**Exercise instructions:** Write down exactly the lines of the records below, beginning with the first and ending with the line that includes "informatike samo zato jer sam se mnogo".
*** Supplied data ***
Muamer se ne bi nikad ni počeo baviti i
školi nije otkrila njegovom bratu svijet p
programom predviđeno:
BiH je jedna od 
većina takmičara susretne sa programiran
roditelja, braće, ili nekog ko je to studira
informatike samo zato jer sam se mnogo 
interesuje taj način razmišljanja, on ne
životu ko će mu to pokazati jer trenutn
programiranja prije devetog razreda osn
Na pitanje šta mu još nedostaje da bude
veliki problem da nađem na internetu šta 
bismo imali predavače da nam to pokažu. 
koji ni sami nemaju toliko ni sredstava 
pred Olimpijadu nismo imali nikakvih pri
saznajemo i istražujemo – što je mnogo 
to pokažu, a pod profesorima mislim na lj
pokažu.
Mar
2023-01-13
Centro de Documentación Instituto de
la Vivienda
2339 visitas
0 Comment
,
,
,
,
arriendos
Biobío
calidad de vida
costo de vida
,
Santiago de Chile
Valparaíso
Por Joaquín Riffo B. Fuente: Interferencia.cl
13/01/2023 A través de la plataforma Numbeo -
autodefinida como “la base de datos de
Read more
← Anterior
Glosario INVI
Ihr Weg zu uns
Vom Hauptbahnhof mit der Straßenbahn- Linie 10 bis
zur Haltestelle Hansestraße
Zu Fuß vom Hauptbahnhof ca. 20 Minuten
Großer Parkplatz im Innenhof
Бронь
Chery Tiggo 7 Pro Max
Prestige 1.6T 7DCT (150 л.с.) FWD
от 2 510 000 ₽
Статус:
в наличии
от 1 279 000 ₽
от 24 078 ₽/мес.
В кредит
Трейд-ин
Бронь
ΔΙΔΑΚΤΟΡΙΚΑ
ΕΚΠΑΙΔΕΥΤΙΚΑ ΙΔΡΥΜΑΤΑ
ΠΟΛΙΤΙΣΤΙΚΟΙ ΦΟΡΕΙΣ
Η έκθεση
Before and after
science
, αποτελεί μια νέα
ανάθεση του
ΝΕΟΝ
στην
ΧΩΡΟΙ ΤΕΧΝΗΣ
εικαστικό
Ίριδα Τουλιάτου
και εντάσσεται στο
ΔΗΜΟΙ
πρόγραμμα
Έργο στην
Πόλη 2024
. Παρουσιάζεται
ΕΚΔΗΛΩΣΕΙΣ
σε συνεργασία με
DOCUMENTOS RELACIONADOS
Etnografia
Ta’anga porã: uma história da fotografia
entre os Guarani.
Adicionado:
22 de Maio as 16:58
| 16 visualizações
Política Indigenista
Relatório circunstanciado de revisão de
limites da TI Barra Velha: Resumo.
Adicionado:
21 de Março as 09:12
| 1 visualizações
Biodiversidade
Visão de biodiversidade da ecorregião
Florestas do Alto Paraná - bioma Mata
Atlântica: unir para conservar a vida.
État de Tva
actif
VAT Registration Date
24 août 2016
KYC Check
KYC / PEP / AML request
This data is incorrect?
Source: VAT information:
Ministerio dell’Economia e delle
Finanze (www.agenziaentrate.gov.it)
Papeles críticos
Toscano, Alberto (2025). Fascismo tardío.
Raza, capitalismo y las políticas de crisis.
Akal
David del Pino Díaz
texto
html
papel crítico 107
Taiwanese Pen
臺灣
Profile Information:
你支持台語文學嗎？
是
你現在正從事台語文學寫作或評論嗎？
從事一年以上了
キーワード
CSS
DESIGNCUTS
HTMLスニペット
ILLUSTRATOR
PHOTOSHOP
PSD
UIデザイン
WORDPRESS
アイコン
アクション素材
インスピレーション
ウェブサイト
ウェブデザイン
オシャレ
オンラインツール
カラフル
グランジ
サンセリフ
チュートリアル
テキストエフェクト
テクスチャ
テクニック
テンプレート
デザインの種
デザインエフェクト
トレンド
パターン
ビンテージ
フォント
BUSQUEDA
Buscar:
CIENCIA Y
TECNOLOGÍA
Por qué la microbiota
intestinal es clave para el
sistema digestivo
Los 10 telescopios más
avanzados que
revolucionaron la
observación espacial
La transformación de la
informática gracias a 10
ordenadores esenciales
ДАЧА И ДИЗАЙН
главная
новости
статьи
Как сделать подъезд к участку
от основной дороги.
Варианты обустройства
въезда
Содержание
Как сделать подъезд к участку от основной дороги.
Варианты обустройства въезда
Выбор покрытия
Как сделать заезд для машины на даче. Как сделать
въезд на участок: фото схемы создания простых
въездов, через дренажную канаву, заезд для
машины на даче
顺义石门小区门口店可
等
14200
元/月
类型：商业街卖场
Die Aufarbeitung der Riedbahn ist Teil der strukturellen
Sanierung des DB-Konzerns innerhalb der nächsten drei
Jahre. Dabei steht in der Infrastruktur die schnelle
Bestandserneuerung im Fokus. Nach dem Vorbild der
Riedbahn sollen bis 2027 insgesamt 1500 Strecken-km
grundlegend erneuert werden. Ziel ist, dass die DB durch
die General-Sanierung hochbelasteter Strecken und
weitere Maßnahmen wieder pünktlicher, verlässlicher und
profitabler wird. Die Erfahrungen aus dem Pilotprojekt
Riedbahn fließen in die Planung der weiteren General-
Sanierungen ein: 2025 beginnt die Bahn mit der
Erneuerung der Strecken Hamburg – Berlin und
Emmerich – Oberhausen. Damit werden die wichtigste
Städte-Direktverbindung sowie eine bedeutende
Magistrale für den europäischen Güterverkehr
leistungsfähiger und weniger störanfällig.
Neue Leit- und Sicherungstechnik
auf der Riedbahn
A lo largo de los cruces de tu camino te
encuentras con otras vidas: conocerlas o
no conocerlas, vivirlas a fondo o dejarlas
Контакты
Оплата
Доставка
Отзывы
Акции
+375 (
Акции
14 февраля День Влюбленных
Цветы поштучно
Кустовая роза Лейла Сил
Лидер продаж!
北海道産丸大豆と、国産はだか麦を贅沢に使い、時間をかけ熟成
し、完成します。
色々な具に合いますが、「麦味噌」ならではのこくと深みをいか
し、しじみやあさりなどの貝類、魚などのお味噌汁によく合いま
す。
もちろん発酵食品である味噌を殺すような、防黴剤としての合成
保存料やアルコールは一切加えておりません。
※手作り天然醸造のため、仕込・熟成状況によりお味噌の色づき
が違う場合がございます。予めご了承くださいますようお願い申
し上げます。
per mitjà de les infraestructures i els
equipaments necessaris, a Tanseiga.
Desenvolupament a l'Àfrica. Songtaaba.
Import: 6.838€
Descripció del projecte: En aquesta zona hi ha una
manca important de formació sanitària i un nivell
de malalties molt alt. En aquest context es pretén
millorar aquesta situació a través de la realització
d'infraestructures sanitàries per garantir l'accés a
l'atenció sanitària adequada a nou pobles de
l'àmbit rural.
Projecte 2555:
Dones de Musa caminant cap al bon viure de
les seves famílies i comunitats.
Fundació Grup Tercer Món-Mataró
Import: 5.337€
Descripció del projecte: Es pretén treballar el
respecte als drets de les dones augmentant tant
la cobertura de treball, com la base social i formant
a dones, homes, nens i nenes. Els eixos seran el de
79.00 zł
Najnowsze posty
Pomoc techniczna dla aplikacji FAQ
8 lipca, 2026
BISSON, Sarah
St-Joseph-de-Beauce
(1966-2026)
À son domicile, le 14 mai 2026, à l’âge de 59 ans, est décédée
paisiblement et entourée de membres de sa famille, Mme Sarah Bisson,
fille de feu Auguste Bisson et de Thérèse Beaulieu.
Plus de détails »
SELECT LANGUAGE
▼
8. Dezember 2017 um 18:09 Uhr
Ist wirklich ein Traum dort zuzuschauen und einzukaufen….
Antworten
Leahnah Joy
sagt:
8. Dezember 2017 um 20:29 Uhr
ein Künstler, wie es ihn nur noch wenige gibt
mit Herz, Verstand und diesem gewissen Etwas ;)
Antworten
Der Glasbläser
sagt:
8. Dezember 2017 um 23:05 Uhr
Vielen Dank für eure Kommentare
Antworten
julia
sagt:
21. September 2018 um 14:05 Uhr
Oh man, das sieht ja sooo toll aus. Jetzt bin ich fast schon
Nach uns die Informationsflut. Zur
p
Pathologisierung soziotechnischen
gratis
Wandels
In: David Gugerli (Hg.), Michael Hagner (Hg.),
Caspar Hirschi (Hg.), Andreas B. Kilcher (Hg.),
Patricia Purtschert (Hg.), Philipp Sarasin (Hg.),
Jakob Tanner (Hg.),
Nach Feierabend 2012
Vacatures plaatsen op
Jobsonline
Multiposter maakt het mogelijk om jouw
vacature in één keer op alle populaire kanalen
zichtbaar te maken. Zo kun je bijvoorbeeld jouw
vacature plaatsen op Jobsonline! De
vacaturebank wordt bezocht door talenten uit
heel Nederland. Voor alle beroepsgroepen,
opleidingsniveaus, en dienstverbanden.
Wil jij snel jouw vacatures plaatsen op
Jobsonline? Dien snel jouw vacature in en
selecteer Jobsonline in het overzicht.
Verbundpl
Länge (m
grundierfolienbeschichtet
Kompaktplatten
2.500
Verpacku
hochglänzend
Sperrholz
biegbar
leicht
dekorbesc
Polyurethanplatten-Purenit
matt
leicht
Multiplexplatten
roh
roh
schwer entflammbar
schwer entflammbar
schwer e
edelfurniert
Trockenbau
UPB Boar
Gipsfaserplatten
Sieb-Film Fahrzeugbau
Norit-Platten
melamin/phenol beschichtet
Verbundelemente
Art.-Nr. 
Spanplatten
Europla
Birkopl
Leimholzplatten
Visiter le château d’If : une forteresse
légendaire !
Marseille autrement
*** End of Supplied data ***
**The answer:**
Muamer se ne bi nikad ni počeo baviti i
školi nije otkrila njegovom bratu svijet p
programom predviđeno:
BiH je jedna od 
većina takmičara susretne sa programiran
roditelja, braće, ili nekog ko je to studira
informatike samo zato jer sam se mnogo 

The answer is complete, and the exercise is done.